Take a fresh look at your lifestyle.

Bos Transportasi Asal Brebes Minta Larangan Mudik Ditinjau Ulang

109

BREBES, smpantura.com – Kebijakan larangan mudik pada musim Lebaran tahun ini, yang dikeluarkan pemerintah mulai menuai reaksi dari masyarakat. Bos transportasi asal Brebes, Muhadi Setiabudi, meminta agar pemerintah meninjau ulang kebijakan larangan mudik yang diterapkan di tahun kedua sepanjang pandemi Covid-19.

Pengusaha transportasi dan perhotelan ini menilai, larangan masyarakat untuk pulang kampung itu, akan berdampak keterpurukan ekonomi yang semakin parah. Bahkan, jutaan masyarakat di Indonesia yang berkerja di sektor transportasi akan ikut terdampak.

“Saya berharap pemerintah bisa meninjau kembali larangan mudik. Ini karena menyangkut hajat nasional, mudik juga sudah menjadi tradisi Lebaran untuk bertemu orang tua dan bersilaturahmi dengan keluarga di rumah. Lebih parah lagi, akan berdampak para sektor ekonomi,” ujar Muhadi Setiabudi, Pemilik Perusahaan Dedy Jaya Group ini, Kamis (1/4).

Dia mengatakan, pengalaman penerapan larangan mudik di tahun 2020 lalu, dampaknya sudah dirasakan. Dimana, sektor ekonomi ikut terdampak. Dilarangnya mudik membuat para pengusaha transportasi mengalami kerugian sangat besar. Para pekerja di sektor transportasi juga ikut terdampak. Mereka banyak yang terpaksa dirumahkan karena armada bus tidak beroperasi maksimal.

Tak hanya itu, lanjut dia, para pelaku usaha juga ikut terdampak, khususnya rumah makan, SPBU hingga pelaku UMKM. Selama ini adanya arus mudik menjadi momentum yang ditunggu untuk mengais rezeki setahun sekali. Bisa dibayangkan, di sepanjang jalur pantura pulau Jawa misalnya, ada berapa ribu rumah makan dan pelaku UMKM saat arus mudik dan balik Lebaran tiba. Namun ketika mudik di larang, mereka pun tidak bisa membuka usahanya.

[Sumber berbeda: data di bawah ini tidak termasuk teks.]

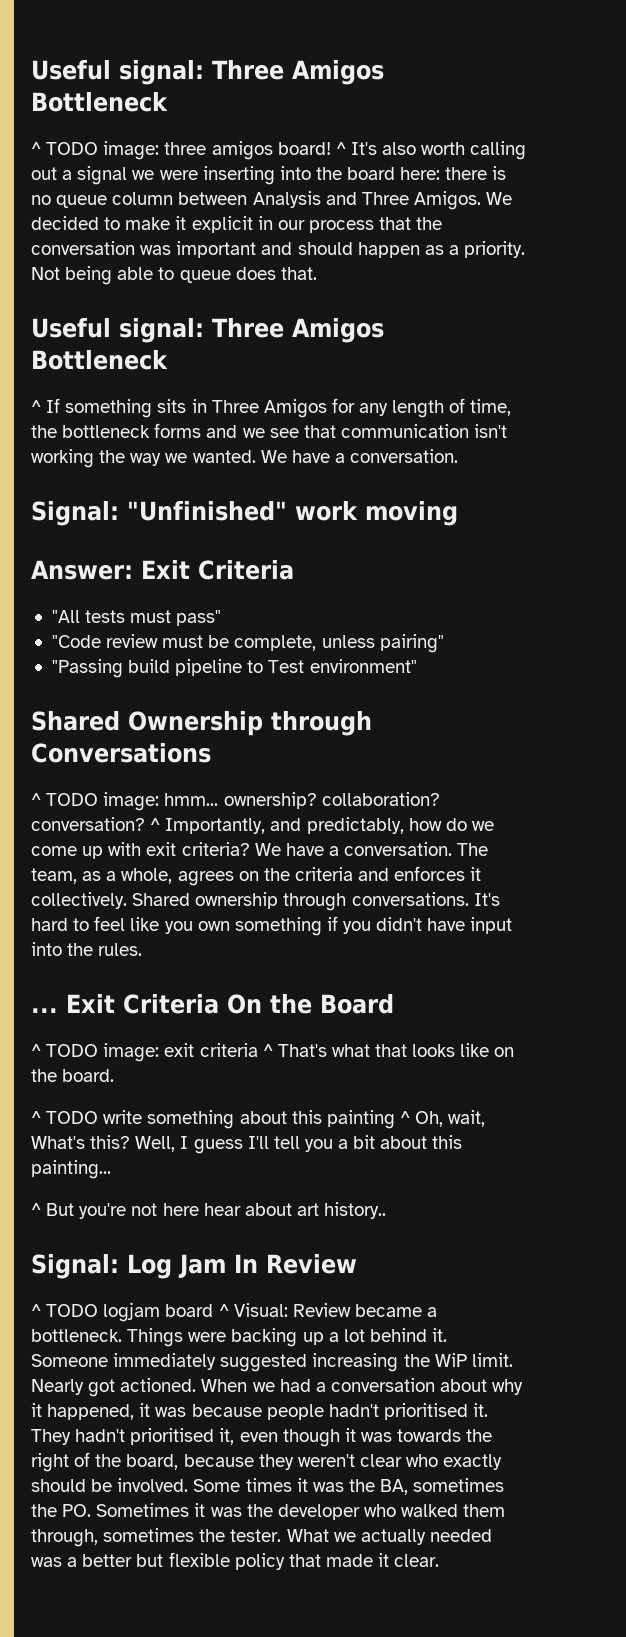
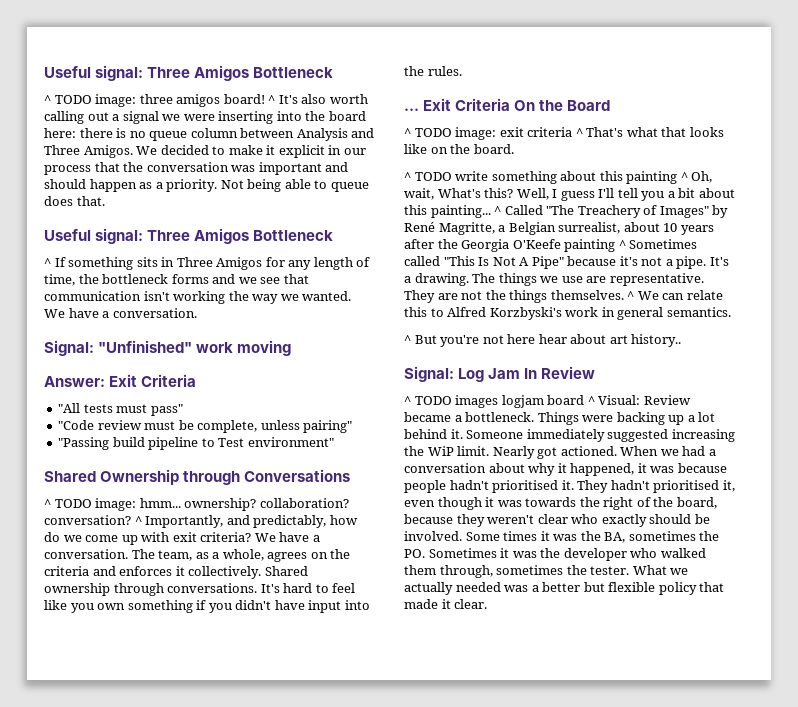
(111, 1169) none -> [494,205,729,218] [404,222,714,235] [404,239,698,252] [404,256,729,269] [404,273,704,286] [404,290,723,303] [404,307,731,320] ^ Called "The Treachery of Images" by René Magritte, a Belgian surrealist, about 10 years after the Georgia O'Keefe painting ^ Sometimes called "This Is Not A Pipe" because it's not a pipe. It's a drawing. The things we use are representative. They are not the things themselves. ^ We can relate this to Alfred Korzbyski's work in general semantics.
(99, 1310) none -> [455,395,499,408] images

“Jadi dampaknya tidak hanya dirasakan pengusaha transportasi, tetapi pelaku usaha lainnya juga ikut terkena imbasnya. Kesehatan memang penting, tetapi ekonomi juga lebih penting,” tandasnya.

Menurut dia, selama pandemi Covid-19, armada yang dimilikinya hanya bisa beroperasi sekitar 20 persen. Itu karena penumpang bus sepi akibat pandemi. Masyarakat juga masih dibatasi aktifitasnya. Padahal saat mudik Lebaran, armada yang dimilikinya bisa sekitar 90 persen beroperasi. Semakin banyak bus yang beroperasi, maka karyawan akan banyak yang berkerja. “Dari 2.000 karyawan di perusahaan transportasinya, saat ini hanya 300 karyawan yang beraktifitas. Ketika mudik tetap dilarang, bisa jadi banyak karyawan kami yang terpaksa dirumahkan,” ungkapnya.

Lebih lanjut dia mengungkapkan, ketika mudik diperbolehkan, para pengusaha transportasi diyakini mau dan siap untuk mematuhi aturan protokol kesehatan yang ditetapkan. Sebab, mereka juga tidak mau berisiko untuk melanggar aturan pemerintah tersebut. “Saya yakin setiap pengusaha bus akan patuh terhadap aturan ketika mudik tetap diperbolehkan. Apalagi dampak dilarangnya mudik ini berimbas terhadap sejumlah sektor usah.

“Seperti pengusaha transportasi darat, laut dan udara ini menunggunya momentum mudik dan balik setahun sekali. Termasuk, pelaku usaha mikro kecil menengah juga menunggu untuk mengais rezeki. Jadi, saya harap tahun ini mudik tahun ini diperbolehkan, dan kami siap mematuhi aturan yang diterapkan pemerintah saat mudik dibolehkan,” pungkasnya.